Umar berlari tanpa mengenakan alas kaki. Dia berlari sekuat tenaga, kakinya yang lincah bergeser ke kanan dan ke kiri menembus jalan yang licin dikarenakan hujan tadi pagi.
Tidak hati-hati akhirnya Umar tersungkur ke tanah. Wajahnya belepotan oleh lumpur karena mencium jalan. Ekspresinya sulit dijelaskan.
Teman-temannya menertawakan Umar. Ada juga yang memarahi,
"Kau selalu saja tidak hati-hati, lihat sekarang tim kita kalah!" tukas temannya. Sepertinya dia kapten tim, karna badannya lah yang paling besar di antara yang lain. Namanya Zulkifli, biasa di panggil Izul.
"Maaf.. Lain kali saya akan lebih cepat lagi." jawab Umar menunduk, sesekali melirik teman-temannya yang geram.

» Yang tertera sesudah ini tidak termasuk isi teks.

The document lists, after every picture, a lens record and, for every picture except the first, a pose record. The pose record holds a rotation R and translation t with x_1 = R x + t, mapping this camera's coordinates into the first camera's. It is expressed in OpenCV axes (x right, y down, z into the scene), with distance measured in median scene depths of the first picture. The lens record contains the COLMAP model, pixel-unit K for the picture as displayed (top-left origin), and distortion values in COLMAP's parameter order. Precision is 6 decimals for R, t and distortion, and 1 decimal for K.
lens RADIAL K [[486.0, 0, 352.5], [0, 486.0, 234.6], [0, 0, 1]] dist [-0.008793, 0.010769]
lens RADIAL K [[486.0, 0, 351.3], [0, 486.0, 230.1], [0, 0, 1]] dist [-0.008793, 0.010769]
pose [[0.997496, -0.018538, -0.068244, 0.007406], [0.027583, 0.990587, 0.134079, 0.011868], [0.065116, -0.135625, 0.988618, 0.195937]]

"Kau jangan cuma ngomong, buktikan!"
Permainan kembali dilanjutkan.
Kali ini tim Umar memegang kendali bola, Izul mengiring bola menuju daerah lawan, sepasang sendal jepang menjadi penanda gawang.

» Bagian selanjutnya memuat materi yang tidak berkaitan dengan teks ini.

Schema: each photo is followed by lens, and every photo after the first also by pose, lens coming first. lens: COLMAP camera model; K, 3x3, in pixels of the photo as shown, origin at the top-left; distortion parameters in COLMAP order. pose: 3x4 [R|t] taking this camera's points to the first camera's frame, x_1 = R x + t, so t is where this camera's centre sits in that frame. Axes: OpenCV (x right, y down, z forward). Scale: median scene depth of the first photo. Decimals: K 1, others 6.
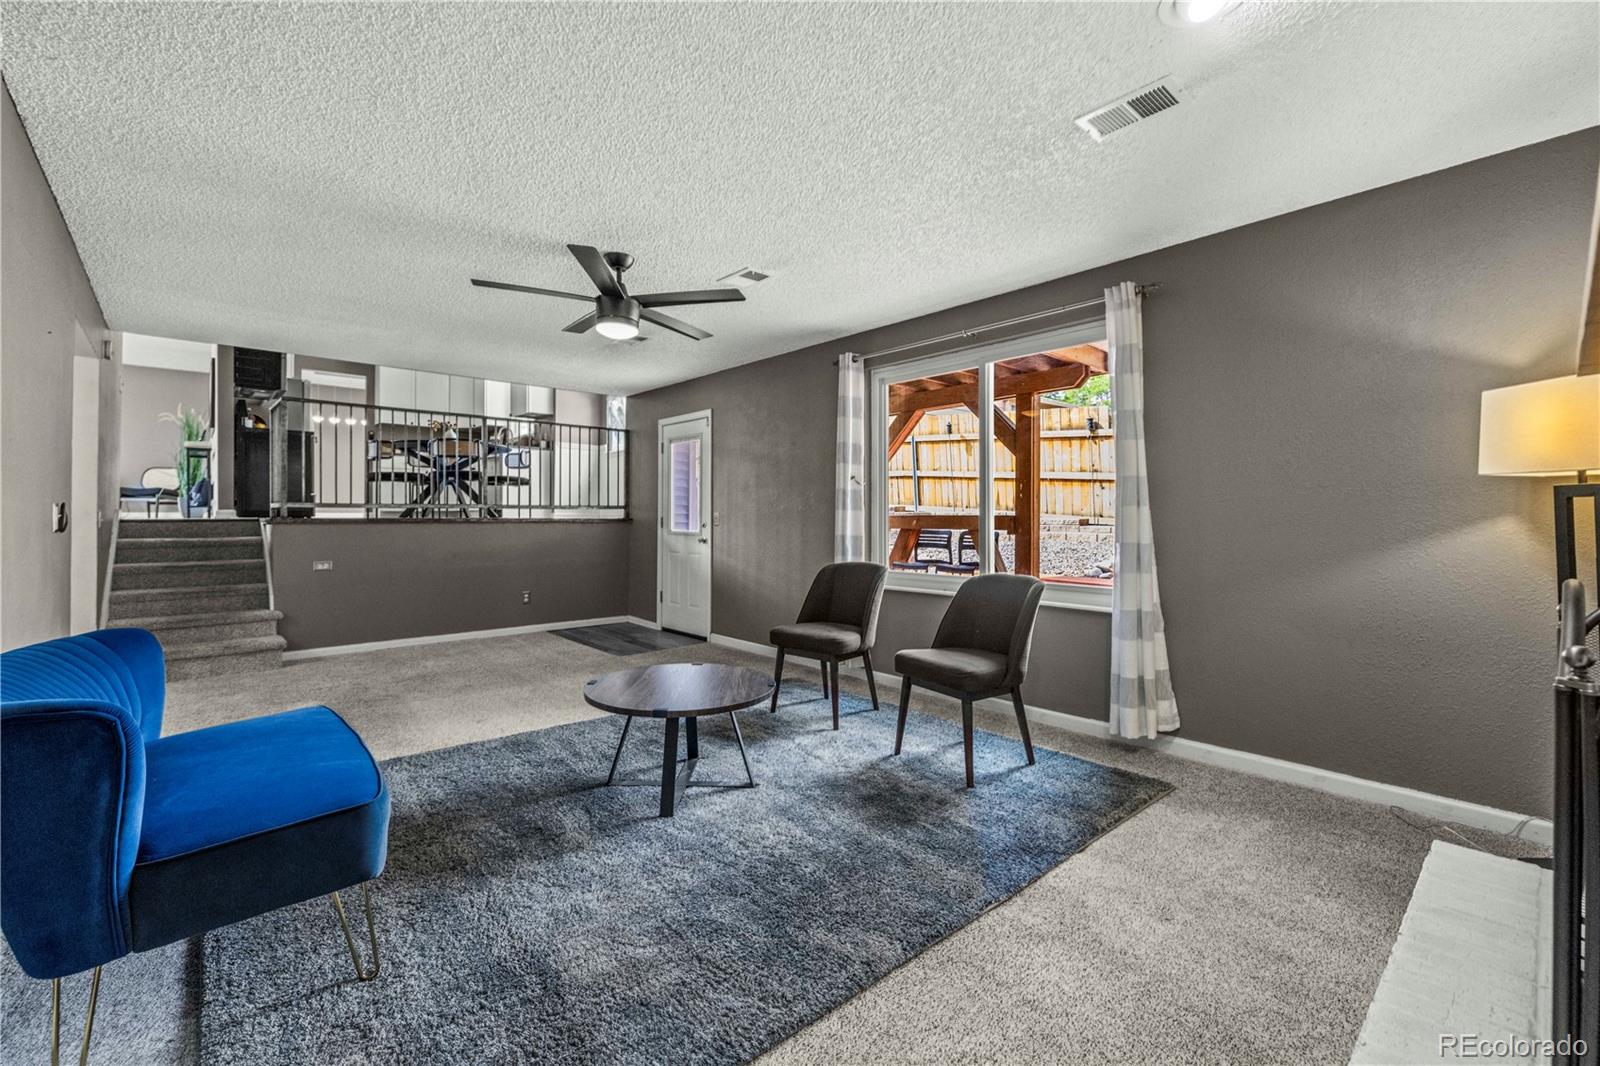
lens RADIAL K [[666.2, 0, 806.9], [0, 666.2, 512.2], [0, 0, 1]] dist [0.003001, 0.000073]
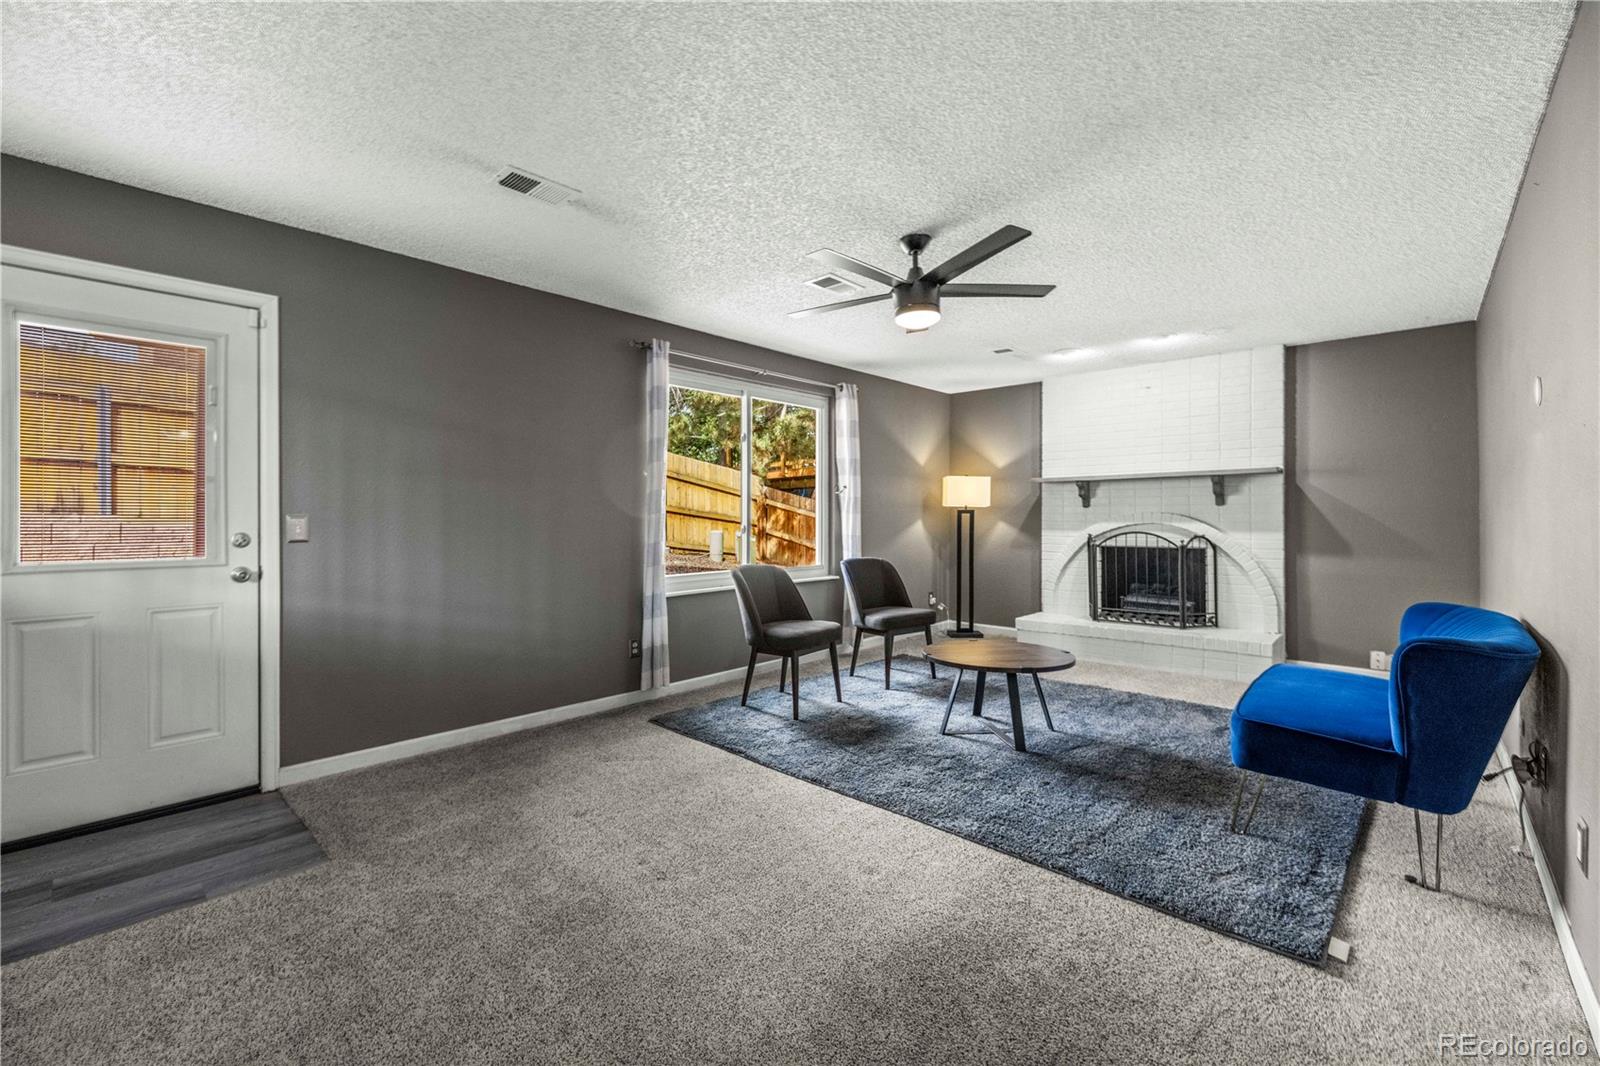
lens RADIAL K [[666.2, 0, 806.9], [0, 666.2, 512.2], [0, 0, 1]] dist [0.003001, 0.000073]
pose [[-0.077286, 0.002697, 0.997005, -1.102780], [-0.008607, 0.999957, -0.003372, -0.006584], [-0.996972, -0.008842, -0.077259, 1.121422]]
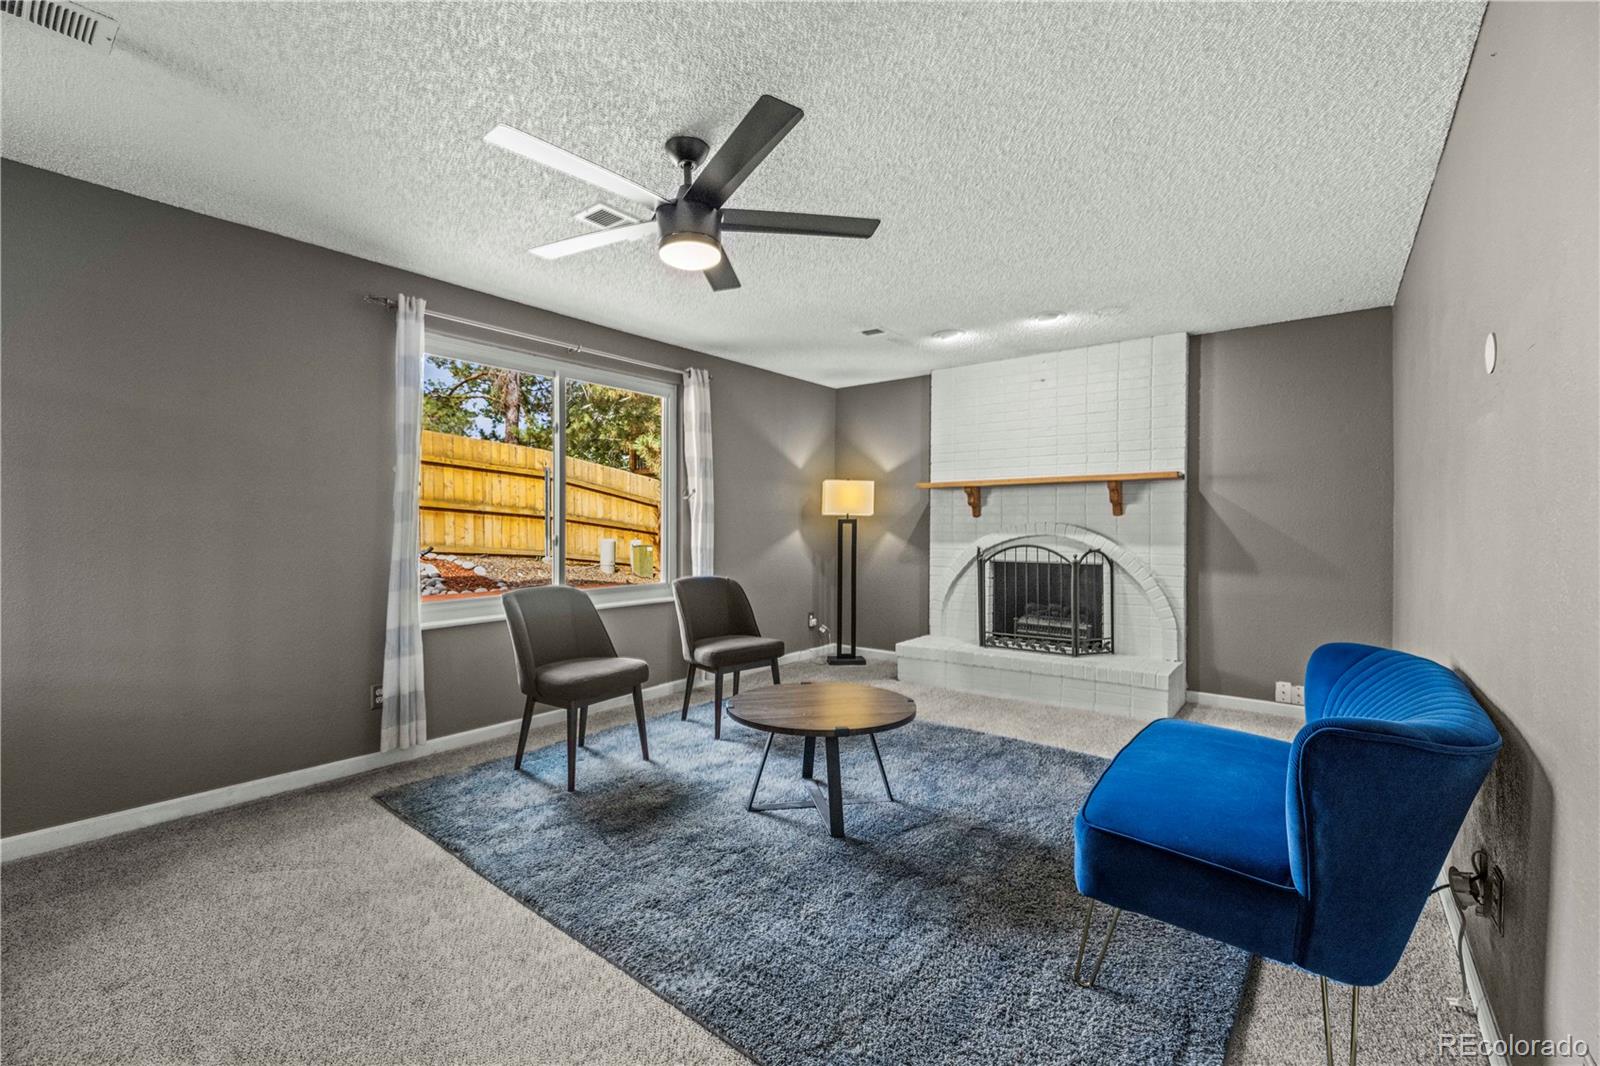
lens RADIAL K [[670.7, 0, 804.0], [0, 670.7, 526.6], [0, 0, 1]] dist [0.002018, 0.000081]
pose [[-0.156090, -0.006071, 0.987724, -0.899174], [-0.012641, 0.999911, 0.004148, -0.009916], [-0.987662, -0.011838, -0.156153, 0.905934]]
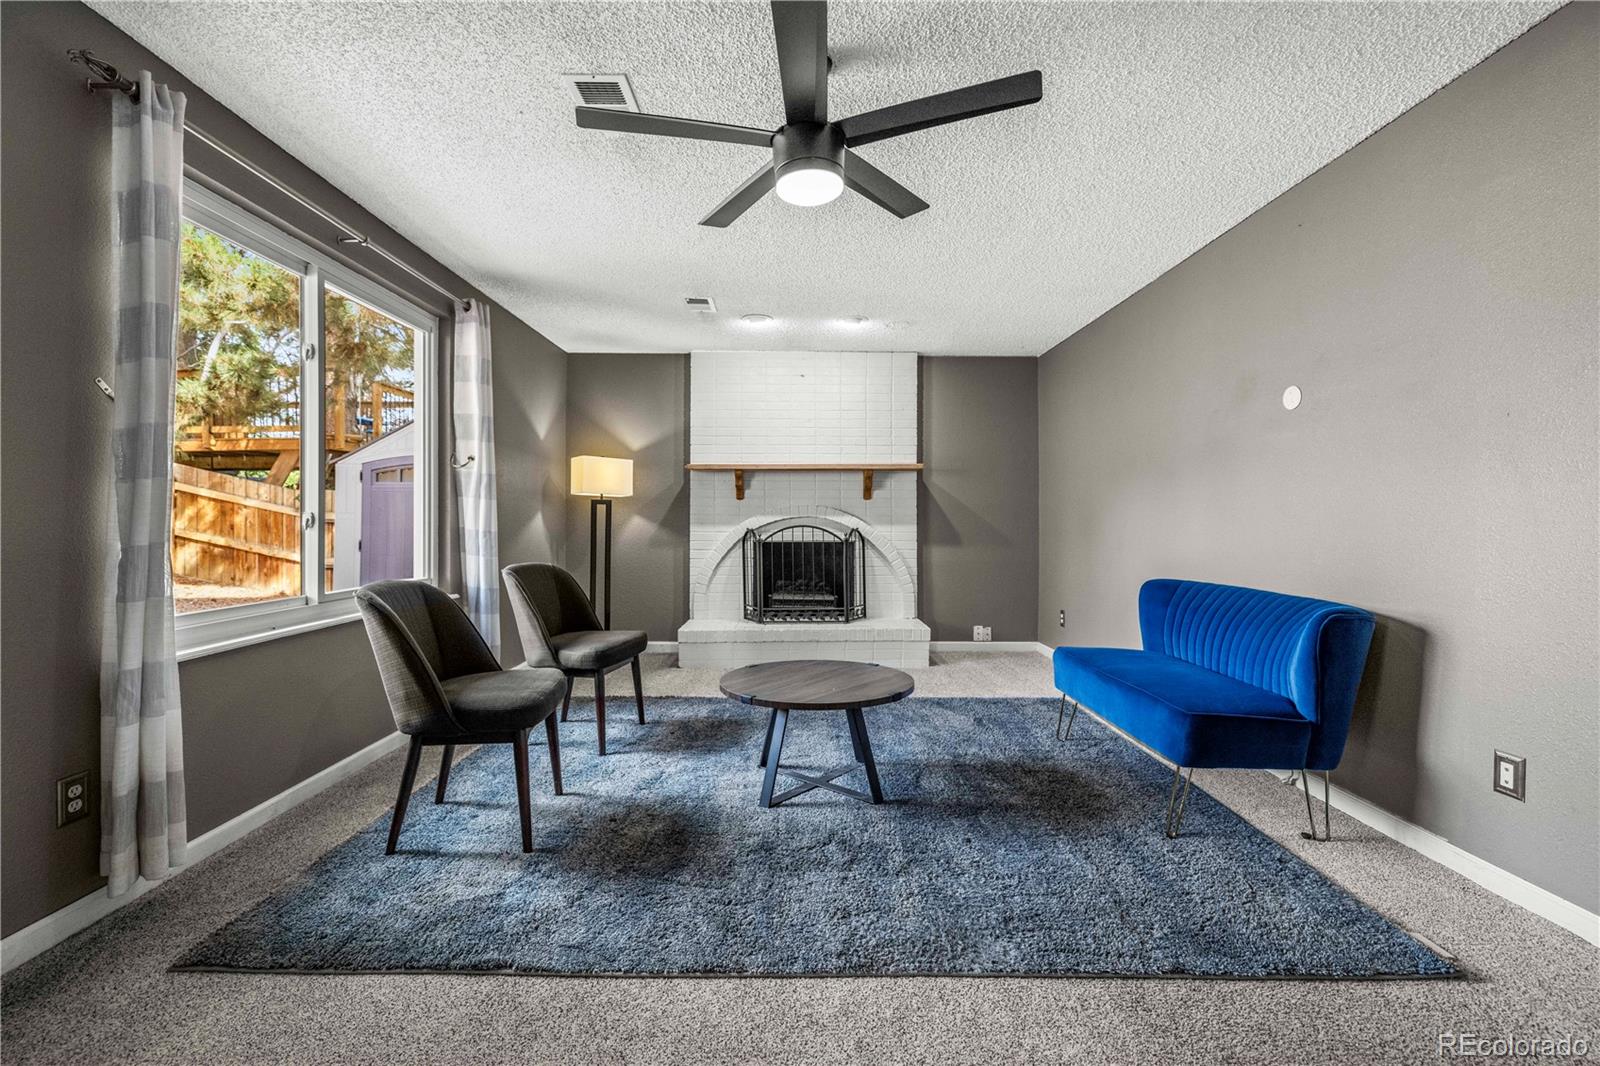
lens RADIAL K [[677.2, 0, 797.1], [0, 677.2, 522.2], [0, 0, 1]] dist [-0.000151, -0.000079]
pose [[-0.738241, -0.010350, 0.674458, -0.634445], [-0.014754, 0.999891, -0.000805, 0.020330], [-0.674376, -0.010545, -0.738313, 1.341963]]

dia tampak kewalahan karna badannya.
Akhirnya dia mengoper ke Wardi, Wardi melewati dua pemain lawan sekaligus, Umar mengangkat tangan setelah Wardi berhasil mendekat ke gawang, menginstruksikan agar mengoper bola kepadanya.

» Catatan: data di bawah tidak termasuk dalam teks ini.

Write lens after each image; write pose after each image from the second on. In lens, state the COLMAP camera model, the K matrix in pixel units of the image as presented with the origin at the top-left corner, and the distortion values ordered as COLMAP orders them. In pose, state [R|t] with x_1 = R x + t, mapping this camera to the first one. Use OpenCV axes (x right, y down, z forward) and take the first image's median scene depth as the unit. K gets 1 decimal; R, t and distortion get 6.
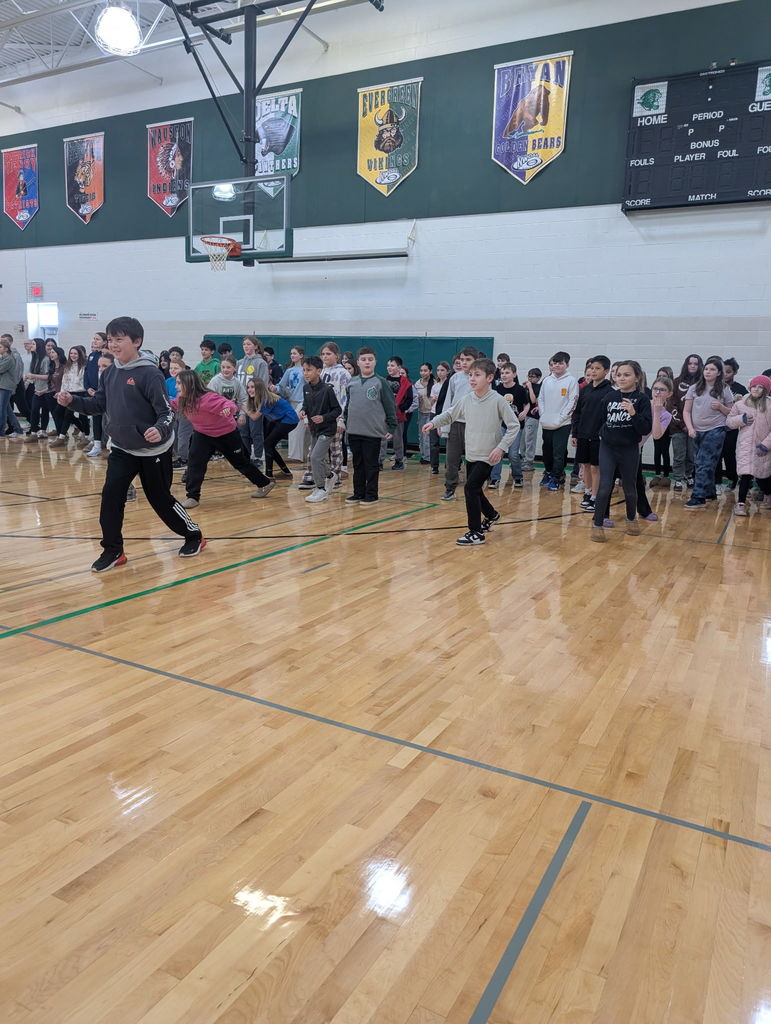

Wardi langsung menendang bola. Bola melambung tinggi, Umar sudah siap siap menerima bola. Namun baru akan meloncat Umar terjatuh lagi dan membuat Izul semakin geram.
Bola berhasil direbut oleh lawan, dan kembali mencetak gol.
Izul menempelkan tangannya ke dahi sembari geleng - geleng.
"Umar kau diganti saja dengan Mukhlis, Mukhlis kau gantikan posisi Umar" katanya menunjuk Mukhlis masuk ke dalam lapangan.
"Kau saja yang diganti. Badanmu itu sudah kayak bola." cetus Umar. Mereka menertawakan Izul. Umar keluar dari lapangan sambil memegang kakinya yang kesakitan.
Di antara teman teman Umar, dia lah yang paling kecil. Makanya dia sering dijadikan pelampiasan kekesalan saat bermain bola. Apalgi si Izul, sering kali memanfaatkan badannya yang seperti bola itu.
Meskipun begitu, Umar tetap tidak takut, sebab saat bermain bola baginya semua sama saja. Tapi tenang saja, semua itu terjadi sebatas permainan bola saja. Setelah itu, mereka kembali menjadi teman yang solid.
Di pinggir lapangan, Umar tampak cemas melihat bola berada di pihak lawan. Tetapi untunglah Mukhlis berhasil merebut dan seketika membawa bola ke gawang lawan.
Namun belum beberapa menit Mukhlis mengiring bola.
Azan maghrib berkumandang, tanda permainan sudah berakhir. Tim Umar harus menelan kekalahan. 3-0 tanpa balas. Mukhlis gagal mencetak gol. Izul si badan bola tampak kecewa.
Permainan bubar.
Umar mencuci kaki di samping tangga yang sudah tersedia di setiap rumah di kampung ini. Kampung Umar termasuk kampung yang masih asri secara alam maupun adatnya.
Kampung ini terletak di sebuah kabupaten di Sumatera Barat. Rumah di kampung ini pun masih sederhana, yaitu berbentuk Rumah Gadang. Rumah Gadang yang itu loh, yang atapnya bergonjong.
Alamnya pun masih sangat bersih dari yang namanya kerusakan, seperti yang terjadi di kota kota besar.
Dari rumah Umar, terlihat lereng gunung yang dibawahnya mengalir sungai sungai. Banyak pepohonan hijau yang menjulang tinggi. Begitupun dengan sawahnya. Sudah sangat jelas, bahwa aktivitas utama penduduk kampung ini adalah bertani.
Tidak hanya bersawah, ada juga yang beternak, mengembala, berdagang dan sebagainya.
Seperti halnya bapak Umar bekerja di sawah orang sebagai petani. Ibunya sesekali membantu suaminya itu ke sawah. Pendapatannya tidak seberapa, jadilah Kasmin --Ayah Umar-- harus bekerja banting tulang.